Getting the unique opportunity to research in an idyllic location such as the Swiss Alps may seem attractive to most – but for PhD student Jack Day – it was the potential for collaborating with his peers that influenced his decision to participate in a week-long doctoral workshop abroad.
Jack and 15 fellow graduate students from around the world gathered to collaborate with nine faculty experts in the fields of psychology, sociology, economics and demography as part of the National Centre of Competence in Research (NCCR) LIVES project – “Overcoming Vulnerability: Life Course Perspectives” – which is funded by the Swiss National Science Foundation. This first “winter school” on the life course was co-organized by leaders of research centers in Switzerland, Germany, Canada and the United States – including the Hallie E. Ford Center for Healthy Children and Families housed in the College of Public Health and Human Sciences at Oregon State University.
The winter school comprised three working groups on the topics of education, work and unemployment – the group in which Jack participated; family relationships in old age; and perceptions of the life course in Europe, which was co-taught by CPHHS Professor and Hallie Ford Center Director Rick Settersten. Rick is on the advisory board of LIVES and helped co-organize the winter school.
“I think one real strength of this program was to help develop collaborations that might persist over time,” Jack says. “One of my intentions was to keep building connections and to be able to explore topics of interest I share with other people who are studying in other areas, learn their ideas, learn from them and to help inject a different perspective about topics and research questions.”
Jack, who teaches critical thinking in Oregon State’s Human Development and Family Sciences Ecampus online, learned of the opportunity through Rick, who is his mentor.
“I knew this would be a very special opportunity for Jack’s professional growth,” Rick says. “I enjoyed watching him develop friendships with other doctoral students and faculty members during our intensive week together. We had so much fun working in our groups around the clock – but the groups also had a few opportunities to bond together outdoors, including an afternoon of skiing and snowshoeing and a competitive evening of curling. I think Jack enjoyed watching me fumble on the ice.
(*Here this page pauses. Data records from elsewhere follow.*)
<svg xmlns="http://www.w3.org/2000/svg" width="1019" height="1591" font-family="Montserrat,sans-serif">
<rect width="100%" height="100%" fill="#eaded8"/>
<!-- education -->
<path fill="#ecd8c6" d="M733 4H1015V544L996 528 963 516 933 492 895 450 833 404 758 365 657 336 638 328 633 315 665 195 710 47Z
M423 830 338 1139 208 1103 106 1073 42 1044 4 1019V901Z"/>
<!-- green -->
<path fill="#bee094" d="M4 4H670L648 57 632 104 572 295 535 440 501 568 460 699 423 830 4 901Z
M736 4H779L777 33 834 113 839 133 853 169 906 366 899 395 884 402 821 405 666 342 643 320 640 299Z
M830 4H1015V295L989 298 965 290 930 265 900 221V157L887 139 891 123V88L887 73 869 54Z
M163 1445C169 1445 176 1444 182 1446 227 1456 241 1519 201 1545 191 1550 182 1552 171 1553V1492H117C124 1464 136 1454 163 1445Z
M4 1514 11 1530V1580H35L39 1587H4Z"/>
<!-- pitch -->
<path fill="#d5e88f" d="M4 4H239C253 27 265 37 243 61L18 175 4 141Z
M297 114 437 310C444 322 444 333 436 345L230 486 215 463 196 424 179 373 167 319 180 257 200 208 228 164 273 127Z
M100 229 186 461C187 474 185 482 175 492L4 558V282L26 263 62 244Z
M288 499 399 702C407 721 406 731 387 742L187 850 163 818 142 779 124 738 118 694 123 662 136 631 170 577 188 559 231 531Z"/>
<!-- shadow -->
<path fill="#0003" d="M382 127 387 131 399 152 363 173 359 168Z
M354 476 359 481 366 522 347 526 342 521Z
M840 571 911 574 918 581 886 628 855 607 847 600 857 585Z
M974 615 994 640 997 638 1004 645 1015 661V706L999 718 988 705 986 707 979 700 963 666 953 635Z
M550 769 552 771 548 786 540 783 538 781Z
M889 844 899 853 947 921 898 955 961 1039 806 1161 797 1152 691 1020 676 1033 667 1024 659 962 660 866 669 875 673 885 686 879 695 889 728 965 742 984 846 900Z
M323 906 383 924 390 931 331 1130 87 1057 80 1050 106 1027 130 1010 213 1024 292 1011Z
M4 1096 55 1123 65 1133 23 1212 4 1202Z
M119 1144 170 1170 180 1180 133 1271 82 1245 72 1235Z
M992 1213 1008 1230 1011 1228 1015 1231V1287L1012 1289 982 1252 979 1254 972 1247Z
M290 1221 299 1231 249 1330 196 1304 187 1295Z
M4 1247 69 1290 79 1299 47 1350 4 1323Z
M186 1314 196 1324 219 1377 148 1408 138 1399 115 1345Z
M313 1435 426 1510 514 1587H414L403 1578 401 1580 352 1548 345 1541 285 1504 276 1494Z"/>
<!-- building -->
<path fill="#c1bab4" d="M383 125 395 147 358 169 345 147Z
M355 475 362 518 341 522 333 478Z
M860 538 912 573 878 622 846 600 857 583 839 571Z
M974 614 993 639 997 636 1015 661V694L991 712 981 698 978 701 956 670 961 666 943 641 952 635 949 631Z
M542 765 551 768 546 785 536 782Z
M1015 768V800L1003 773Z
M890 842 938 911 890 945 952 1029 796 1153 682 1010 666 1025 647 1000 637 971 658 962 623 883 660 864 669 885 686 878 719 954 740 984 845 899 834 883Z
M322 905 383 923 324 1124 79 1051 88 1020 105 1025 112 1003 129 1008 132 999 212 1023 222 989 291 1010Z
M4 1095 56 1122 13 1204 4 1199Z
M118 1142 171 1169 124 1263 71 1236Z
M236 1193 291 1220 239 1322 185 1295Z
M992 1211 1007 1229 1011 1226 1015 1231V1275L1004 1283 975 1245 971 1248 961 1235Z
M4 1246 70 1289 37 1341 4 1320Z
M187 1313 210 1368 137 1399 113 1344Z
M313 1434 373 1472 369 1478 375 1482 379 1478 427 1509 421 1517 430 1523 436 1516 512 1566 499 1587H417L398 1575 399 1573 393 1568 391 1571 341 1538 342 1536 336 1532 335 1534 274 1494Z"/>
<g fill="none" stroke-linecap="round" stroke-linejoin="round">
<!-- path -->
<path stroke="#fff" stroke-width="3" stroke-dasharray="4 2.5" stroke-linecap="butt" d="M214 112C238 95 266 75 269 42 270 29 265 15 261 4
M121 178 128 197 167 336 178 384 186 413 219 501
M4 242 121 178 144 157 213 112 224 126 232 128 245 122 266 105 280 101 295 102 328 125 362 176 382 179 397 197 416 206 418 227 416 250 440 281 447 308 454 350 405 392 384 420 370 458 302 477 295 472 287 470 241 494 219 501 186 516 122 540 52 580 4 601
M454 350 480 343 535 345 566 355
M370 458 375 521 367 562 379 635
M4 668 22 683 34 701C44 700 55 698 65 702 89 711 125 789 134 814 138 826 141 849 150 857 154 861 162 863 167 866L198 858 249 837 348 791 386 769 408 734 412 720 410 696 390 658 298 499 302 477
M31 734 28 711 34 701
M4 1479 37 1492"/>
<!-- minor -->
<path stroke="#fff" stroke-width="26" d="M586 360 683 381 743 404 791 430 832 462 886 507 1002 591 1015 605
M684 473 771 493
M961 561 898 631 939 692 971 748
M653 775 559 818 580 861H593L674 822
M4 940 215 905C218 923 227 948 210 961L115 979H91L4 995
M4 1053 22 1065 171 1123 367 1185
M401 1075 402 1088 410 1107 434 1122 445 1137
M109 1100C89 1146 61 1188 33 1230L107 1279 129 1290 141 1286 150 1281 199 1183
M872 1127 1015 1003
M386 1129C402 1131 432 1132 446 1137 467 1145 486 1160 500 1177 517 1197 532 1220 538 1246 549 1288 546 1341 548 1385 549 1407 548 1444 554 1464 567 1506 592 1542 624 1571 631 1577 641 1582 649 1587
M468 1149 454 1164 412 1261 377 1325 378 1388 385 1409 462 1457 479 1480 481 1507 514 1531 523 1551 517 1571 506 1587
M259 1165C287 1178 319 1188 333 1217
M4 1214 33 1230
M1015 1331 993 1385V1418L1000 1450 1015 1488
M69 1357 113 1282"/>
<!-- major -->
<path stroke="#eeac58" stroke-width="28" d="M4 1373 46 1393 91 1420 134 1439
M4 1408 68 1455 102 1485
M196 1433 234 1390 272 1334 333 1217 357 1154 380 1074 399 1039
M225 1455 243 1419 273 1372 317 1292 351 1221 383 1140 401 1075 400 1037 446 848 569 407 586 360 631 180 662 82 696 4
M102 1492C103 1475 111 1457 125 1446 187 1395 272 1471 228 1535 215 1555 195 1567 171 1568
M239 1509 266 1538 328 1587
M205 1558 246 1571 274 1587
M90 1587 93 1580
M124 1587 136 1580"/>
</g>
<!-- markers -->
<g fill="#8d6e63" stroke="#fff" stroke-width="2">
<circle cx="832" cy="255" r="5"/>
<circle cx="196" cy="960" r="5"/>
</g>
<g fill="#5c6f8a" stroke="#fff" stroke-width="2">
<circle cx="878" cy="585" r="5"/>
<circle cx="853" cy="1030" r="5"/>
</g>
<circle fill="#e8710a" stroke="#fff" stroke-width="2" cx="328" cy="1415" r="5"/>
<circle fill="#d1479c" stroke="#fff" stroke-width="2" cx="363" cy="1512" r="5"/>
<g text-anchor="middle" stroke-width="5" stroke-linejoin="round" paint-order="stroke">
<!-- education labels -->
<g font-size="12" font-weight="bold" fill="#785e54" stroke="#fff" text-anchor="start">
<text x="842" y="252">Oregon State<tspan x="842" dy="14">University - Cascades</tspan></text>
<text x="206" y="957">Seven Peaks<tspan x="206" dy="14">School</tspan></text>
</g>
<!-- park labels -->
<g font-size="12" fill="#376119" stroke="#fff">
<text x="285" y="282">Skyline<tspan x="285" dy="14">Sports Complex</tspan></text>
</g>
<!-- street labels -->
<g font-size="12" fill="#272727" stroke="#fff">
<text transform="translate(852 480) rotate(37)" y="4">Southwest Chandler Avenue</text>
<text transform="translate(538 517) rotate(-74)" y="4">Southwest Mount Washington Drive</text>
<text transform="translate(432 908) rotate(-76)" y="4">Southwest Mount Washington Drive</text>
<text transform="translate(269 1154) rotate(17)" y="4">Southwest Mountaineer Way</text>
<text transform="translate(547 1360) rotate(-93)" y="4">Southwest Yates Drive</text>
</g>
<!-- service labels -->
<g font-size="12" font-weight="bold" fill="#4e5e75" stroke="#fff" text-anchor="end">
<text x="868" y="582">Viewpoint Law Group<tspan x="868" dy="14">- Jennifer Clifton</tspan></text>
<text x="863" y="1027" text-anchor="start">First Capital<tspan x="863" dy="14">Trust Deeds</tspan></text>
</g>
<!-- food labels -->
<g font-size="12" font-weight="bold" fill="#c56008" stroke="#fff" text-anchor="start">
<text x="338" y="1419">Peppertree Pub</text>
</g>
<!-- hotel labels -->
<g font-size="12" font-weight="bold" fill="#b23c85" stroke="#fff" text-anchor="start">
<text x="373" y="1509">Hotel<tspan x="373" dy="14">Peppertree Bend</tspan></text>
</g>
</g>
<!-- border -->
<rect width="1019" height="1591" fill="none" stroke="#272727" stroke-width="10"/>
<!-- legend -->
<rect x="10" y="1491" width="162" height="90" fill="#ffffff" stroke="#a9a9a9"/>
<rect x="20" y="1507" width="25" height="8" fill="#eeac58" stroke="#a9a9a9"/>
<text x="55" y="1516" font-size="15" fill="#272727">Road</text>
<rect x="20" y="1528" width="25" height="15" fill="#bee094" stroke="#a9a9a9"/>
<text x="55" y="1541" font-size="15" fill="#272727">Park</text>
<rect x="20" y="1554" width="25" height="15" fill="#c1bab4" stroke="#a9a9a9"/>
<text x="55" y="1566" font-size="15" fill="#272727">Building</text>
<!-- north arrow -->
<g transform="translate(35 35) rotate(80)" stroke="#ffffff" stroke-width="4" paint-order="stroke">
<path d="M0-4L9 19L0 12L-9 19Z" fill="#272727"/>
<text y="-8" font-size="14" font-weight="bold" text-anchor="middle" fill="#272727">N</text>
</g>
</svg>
Age may be on his side, but it’s no longer on mine!”
The larger LIVES project aims to better understand how people deal with a changing world, whether that’s from a change in family, religious identities or shifts in economic activity. It examines what it means to be vulnerable in today’s world and the factors inside and outside of people that protect them from vulnerability or help them overcome it. (Read more about the project here.)
Jack and his group conducted research on “Transitions in Work, Education and Unemployment,” where they were tasked with using a data set from the National Child Development Survey from Britain. He and his peers spent the week learning the longitudinal study – and its qualitative data – so they could develop questions and create a framework that combined each of their different research interests in order to collaborate on a paper after the program’s completion.
“We were looking at how patterns of employment, unemployment or education across the life course fluctuate for individuals,” he says. “We were able to map out what people’s lives look like for about 50 years, and we’re really interested in looking at the issue of turning points and identifying what these individuals really see as key transitional moments in their lives.”
“Knowing that I can reach out and share ideas with people from across the globe and gain their perspective is a nice benefit of having participated in this experience”
The group then compared that qualitative data with the quantitative data to determine how people’s stories match up.
“I’m really interested in the transition to adulthood, which has significant implications for people’s work trajectories as they form connections during that time of life,” he says. “Other people were much more interested in retirement or other angles. And that’s what was really beneficial about the Switzerland group – I get to collaborate with people who are looking at the life course from the other end of the decisions that are made during the transition to adulthood that can have implications for the rest of life.”
Jack, who recently proposed his PhD dissertation on patterns of social integration and social trust during the integration to adulthood, says the workshops got him thinking about his dissertation in new ways.
“I had been so mired in my own work for so long that it was really nice to hear what others were doing and different ways of asking these questions, especially having the opportunity to talk with people who were studying these questions in Europe,” he says. “Because all of us came from different backgrounds, it complements the education and training I’ve received here at Oregon State – where it’s a really interdisciplinary approach – and I now have a better view of what the big overall picture looks like and where my research fits into that picture.”
Jack says it wasn’t only his research that benefitted from this program.
“The school allowed for really intense bonding and sharing of ideas, and that, to me, is the most unique aspect and is really beneficial,” he says. “Knowing that I can reach out and share ideas with people from across the globe and gain their perspective is a nice benefit of having participated in this experience.”
Once back home, Jack worked remotely with his team to sort through the qualitative data, identify themes and complete a group paper that is currently in development.
“That was the real intent – to not only form bonds among the people who participated, but also to have a product to show for it, to apply what we learned there and what we learned from each other to something that really benefits everybody,” he says.